On the input side, we could identify neurons connecting one of th

On the input side, we could identify neurons connecting one of the small subunits of the AOTu with the lateral triangle of the LALs (TuLAL1; n = 10; Figure 3F, Table 1). On the output side,

a characteristically shaped neuron was identified that connected large parts of the LAL with regions of the unstructured protocerebrum, located lateral and dorsal to the monarch central body (LAL-PC-neuron; n = 1; Figure 3G; Figure S1G). We next used intracellular recordings Neratinib order to examine the response properties of CC monarch neurons in the context of neural integration of the major skylight cues (polarized and unpolarized light stimuli). There were three considerations for evaluating these recordings. First, which skylight cues are actually processed by the monarch central brain? Second, how do monarchs resolve the directional ambiguity of skylight E-vectors ( Figure 1A)—that

is, do they use spectral gradients for distinguishing the solar and antisolar hemisphere, as suggested for locusts? The third issue was learn more defining how polarized and unpolarized light responses are integrated to ensure that E-vector tuning actually provides an accurate reflection of the solar azimuth over the course of the day ( Figures 1A and 1B).
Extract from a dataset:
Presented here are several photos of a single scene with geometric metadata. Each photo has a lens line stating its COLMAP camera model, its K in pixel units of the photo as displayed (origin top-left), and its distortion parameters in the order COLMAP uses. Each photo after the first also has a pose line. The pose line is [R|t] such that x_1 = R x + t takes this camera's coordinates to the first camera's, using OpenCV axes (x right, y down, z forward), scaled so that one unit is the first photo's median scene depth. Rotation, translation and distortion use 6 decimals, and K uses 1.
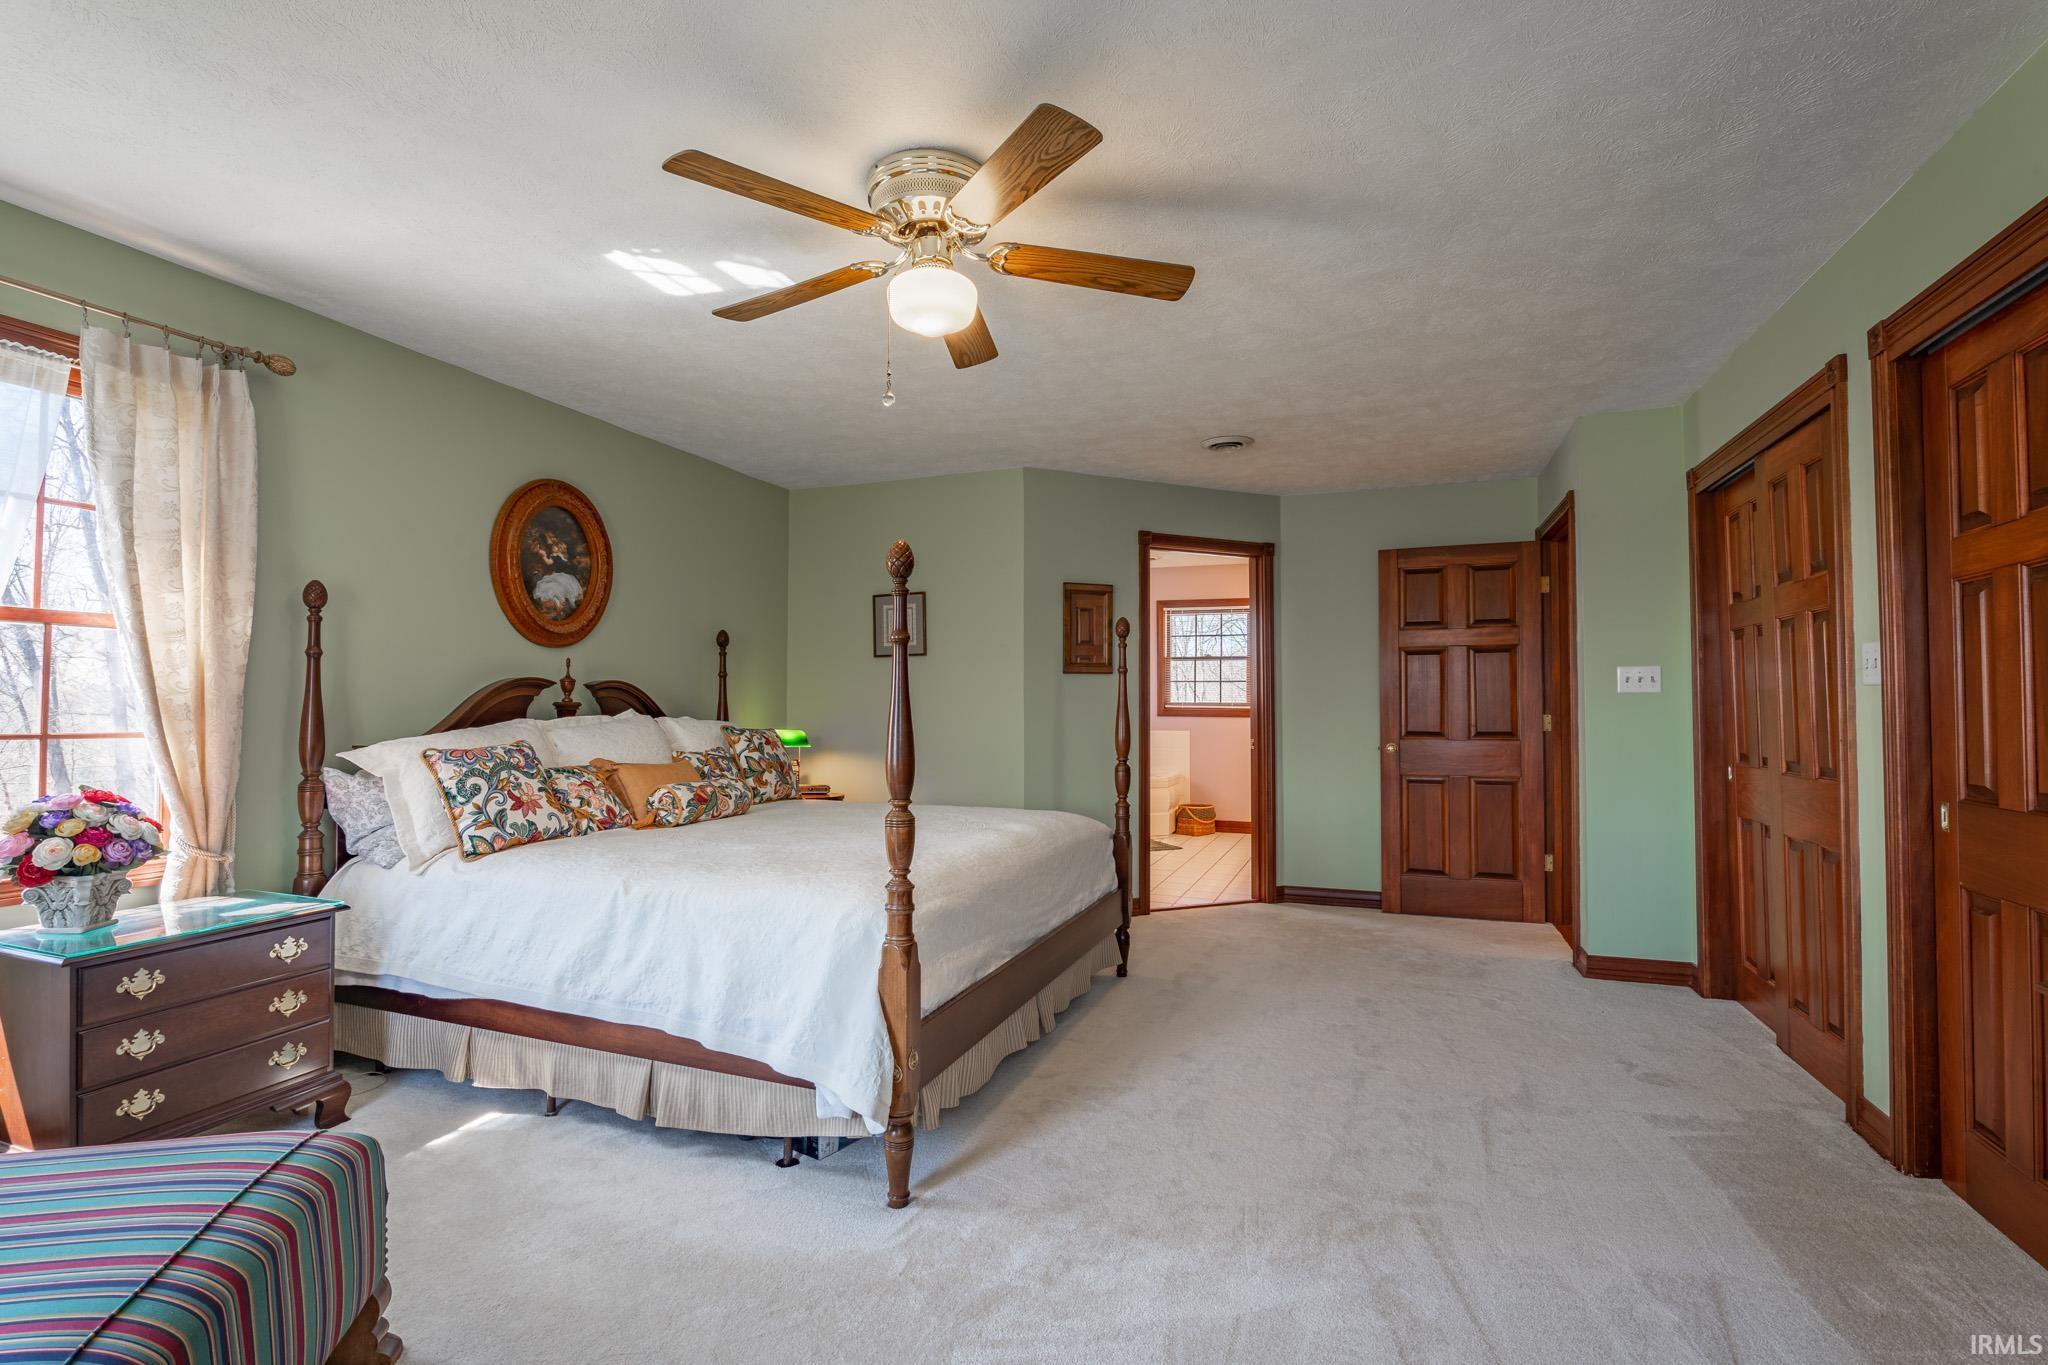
lens RADIAL K [[954.8, 0, 1024.0], [0, 954.8, 682.5], [0, 0, 1]] dist [-0.014169, -0.000789]
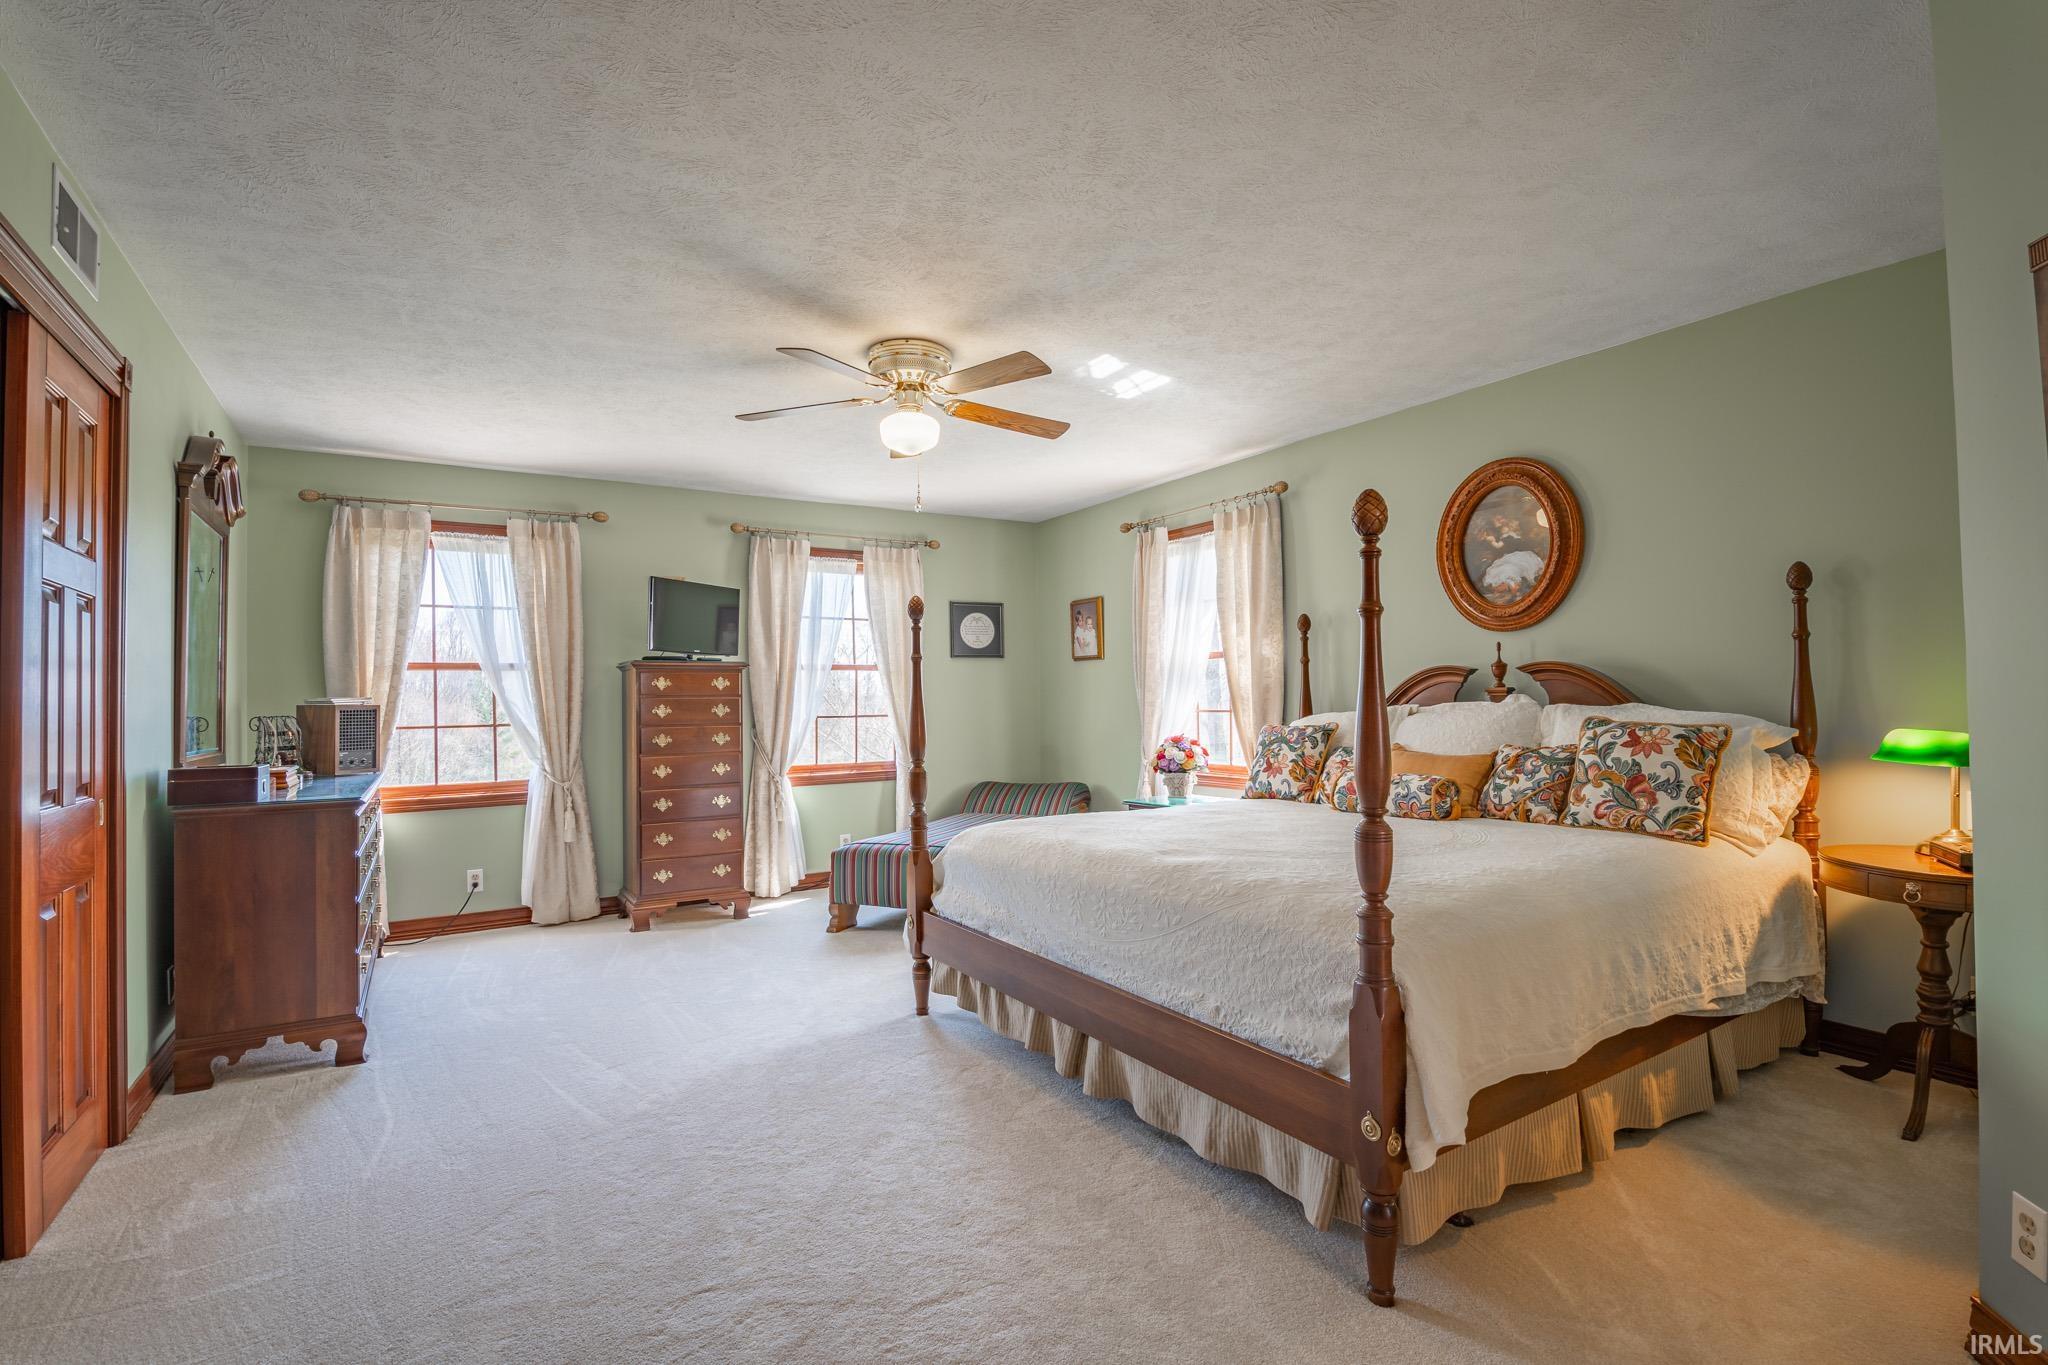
lens RADIAL K [[954.8, 0, 1024.0], [0, 954.8, 682.5], [0, 0, 1]] dist [-0.014169, -0.000789]
pose [[-0.605929, -0.004191, -0.795508, 0.580477], [0.037350, 0.998733, -0.033712, 0.030050], [0.794642, -0.050139, -0.605005, 1.193259]]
For recordings, a migratory butterfly was mounted in the recording setup. Two types of visual stimuli (linear polarized light and unpolarized light spots) were applied during experimentation (Figure 1C). Prior to recordings, all migrants were housed in 11 hr of light

and 13 hr of darkness, simulating outdoor lighting conditions at capture; physiological experiments were centered around Zeitgeber time (ZT) 5, which was 5 hr after lights-on, so that substantial variation in time-of-day of recording would not confound the results. Nonmigratory monarchs were used for initial recordings and some control experiments. When presented Sitaxentan with zenith-positioned polarized light in the UV range (365 nm), 33 neurons of the monarch brain responded with significant E-vector-dependent modulations of their spike frequency, as revealed by circular statistics (p < 0.05; Figure 4). Polarized UV light was used because the monarch DRA ommatidia only express a UV opsin ( Sauman et al., 2005) and have been shown to be maximally sensitive to wavelengths below 380 nm ( Stalleicken et al., 2006). Of the E-vector-responsive cells, 19 could be identified anatomically postrecording. All of these cells were components of the proposed polarization vision network described above. We identified seven TuLAL1 cells, six TL-type cells, two CL1 cells, an individual TB1 cell, and three CPU1 neurons; hence E-vector-dependent responses were present from the input stage of the polarization vision network (TuLAL1 cells) to the output stage of the CC (CPU1 cells).